Speaker
Description
Functional genomics determines the biological functions of genes on a global scale by using large volumes of data obtained through techniques including next-generation sequencing (NGS). The application of NGS in biomedical research is gaining in momentum, and with its adoption becoming more widespread, there is an increasing need for access to customizable computational workflows that can simplify, and offer access to, computer-intensive analyses of genomic data. In this study, the Galaxy and Ruffus frameworks were designed and implemented with a view to addressing the challenges faced in biomedical research.
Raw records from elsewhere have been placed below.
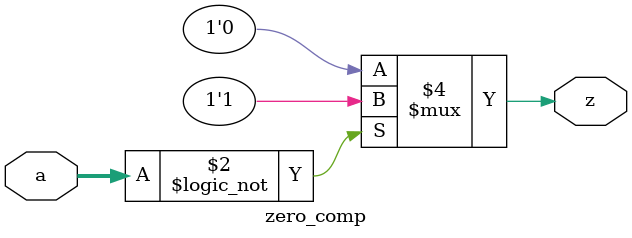
<source format=v>
`timescale 1ns / 1ps


module ALU 
(
	input [1:0] insel,
	output [7:0] alu_out,
    input [7:0] alu_in_a,
    input [7:0] alu_in_b,
	output co,
	output z
);

	wire cout;
	wire [7:0] add_sum,shift_out,and_out,xor_out;
	wire shift_out_0;
	
	// ALU_OUT_MUX modülünün örneklemesi
    alu_out_mux alu_mux_inst (
        .D0(and_out),
        .D1(xor_out),
        .D2(add_sum),
        .D3(shift_out),
        .insel(insel),
        .O(alu_out)
    );

    // CO_MUX modülünün örneklemesi
    co_mux co_mux_inst (
        .D0(1'b0),
        .D1(1'b0),
        .D2(cout),
        .D3(shift_out_0),
        .insel(insel),
        .O(co)
    );
	
	AND and_8
	(
		.a(alu_in_a),
		.b(alu_in_b),
		.r(and_out)
	);
	
	XOR xor_8
	(
		.a(alu_in_a),
		.b(alu_in_b),
		.r(xor_out)
	);
	
	ADD add_8
	(
		.x(alu_in_a),
		.y(alu_in_b),
		.cin(1'b0),
		.cout(cout),
		.sum(add_sum)
	);

	circular_shift shift8
	(
		.a(alu_in_a),
		.r(shift_out),
		.r_0(shift_out_0)
	);

	zero_comp comparator8
	(
		.a(alu_out),
		.z(z)
	);
	

endmodule



module alu_out_mux (
    input [7:0] D0,
    input [7:0] D1,
    input [7:0] D2,
    input [7:0] D3,
    input [1:0] insel, // 2-bit seçim girişi
    output reg [7:0] O      // 4-bit çıkış
);

    always @(*)
    begin
        case (insel)
            2'b00: O = D0;
            2'b01: O = D1;
            2'b10: O = D2;
            2'b11: O = D3;
            default: O = 8'b0; // Güvenlik için bir default durumu ekledik
        endcase
    end

endmodule


module co_mux (
    input D0,
    input D1,
    input D2,
    input D3,
    input [1:0] insel, // 2-bit seçim girişi
    output reg O      // 4-bit çıkış
);

    always @(*)
    begin
        case (insel)
            2'b00: O = D0;
            2'b01: O = D1;
            2'b10: O = D2;
            2'b11: O = D3;
            default: O = 0; // Güvenlik için bir default durumu ekledik
        endcase
    end

endmodule


module circular_shift
(
	input [7:0] a ,
	output [7:0] r,
	output r_0
);

	assign r = {a[6:0],a[7]};
	assign r_0 = r[0]; 

endmodule 

module XOR(
    input [7:0] a,
    input [7:0] b,
    output [7:0] r);
    
    assign r = a ^ b;
endmodule

module AND(
    input [7:0] a,
    input [7:0] b,
    output [7:0] r
    );
    assign r = a & b;
endmodule


module ADD
(
	input [7:0] x,
	input [7:0] y,
	input cin,
	output cout,
	output [7:0] sum
);
	wire [8:0] cout_gen;
	
	assign cout_gen[0] = cin;
	
	genvar i;
	generate
		for(i = 0; i<8; i = i+1) begin : gen_full_adder
			FA gen_full
			(
				x[i],
				y[i],
				cout_gen[i],
				cout_gen[i+1],
				sum[i]
		    );
		end 	
	endgenerate
	assign cout = cout_gen[8];
	
endmodule	


module HA
(
	input x,
	input y,
	output cout,
	output sum
);
	reg sum_reg,cout_reg;
	
	always@(x,y) begin
		{cout_reg,sum_reg} = x + y;
	end

	assign sum = sum_reg;
	assign cout = cout_reg;
	
endmodule 


module FA
(
	input x,
	input y,
	input cin,
	output cout,
	output sum
);
	wire ha1_sum, ha1_cout, ha2_cout;
	
	HA half1
	(
	  .x(x),
	  .y(y),
	  .sum(ha1_sum),
	  .cout(ha1_cout)
	);

	HA half2
	(
		.x(ha1_sum),
		.y(cin),
		.sum(sum),
		.cout(ha2_cout)
	);
	
	OR or1
	(
	.l1(ha1_cout),
	.l2(ha2_cout),
	.O(cout)
	);

endmodule 


module OR
(
	input l1,
	input l2,
	output O
);

	assign O = l1 | l2;
	
endmodule	


module zero_comp
(
	input [7:0] a,
	output reg z
);
	always @(*) begin
		if (a == 8'b0) begin
			z <= 1;
		end
		else begin 
			z <= 0;
		end
	end
endmodule	
	
	
</source>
Galaxy, a graphical web-based framework, allows researchers to build a graphical NGS data analysis pipeline for accessible, reproducible, and collaborative data-sharing. Ruffus, a UNIX command-line framework used by bioinformaticians as Python library to write scripts in an object-oriented style, allows for building a workflow in terms of task dependencies and execution logic. In this study, a dual data analysis technique was explored which focuses on a comparative evaluation of Galaxy and Ruffus frameworks that are used in composing analysis pipelines. To this end, we developed an analysis pipeline in Galaxy, and Ruffus, for the analysis of Mycobacterium tuberculosis sequence data. Furthermore, this study aimed to compare the Galaxy framework to Ruffus with preliminary analysis revealing that the analysis pipeline in Galaxy displayed a higher percentage of load and store instructions. In comparison, pipelines in Ruffus tended to be CPU bound and memory intensive. The CPU usage, memory utilization, and runtime execution are graphically represented in this study. Our evaluation suggests that workflow frameworks have distinctly different features from an ease of use, flexibility, and portability, to architectural designs. Therefore, in this CHPC Conference, I will discuss how we composed the NGS bioinformatics data analysis pipeline in the Galaxy and Ruffus workflow framework and the use of each framework in the analysis of Mycobacterium tuberculosis sequence data.
Presenter Biography
Ajayi Olabode is a bioinformatics masters student at the University of the Western Cape. Prior to joining the South Africa National Bioinformatics Institute (SANBI) for master degree, Ajayi Olabode holds both his BSc and Honour degree in computer science at the same institution. He is currently working as a bioinformatics and Database analyst at the Centre for Proteomic and Genomic Research (CPGR).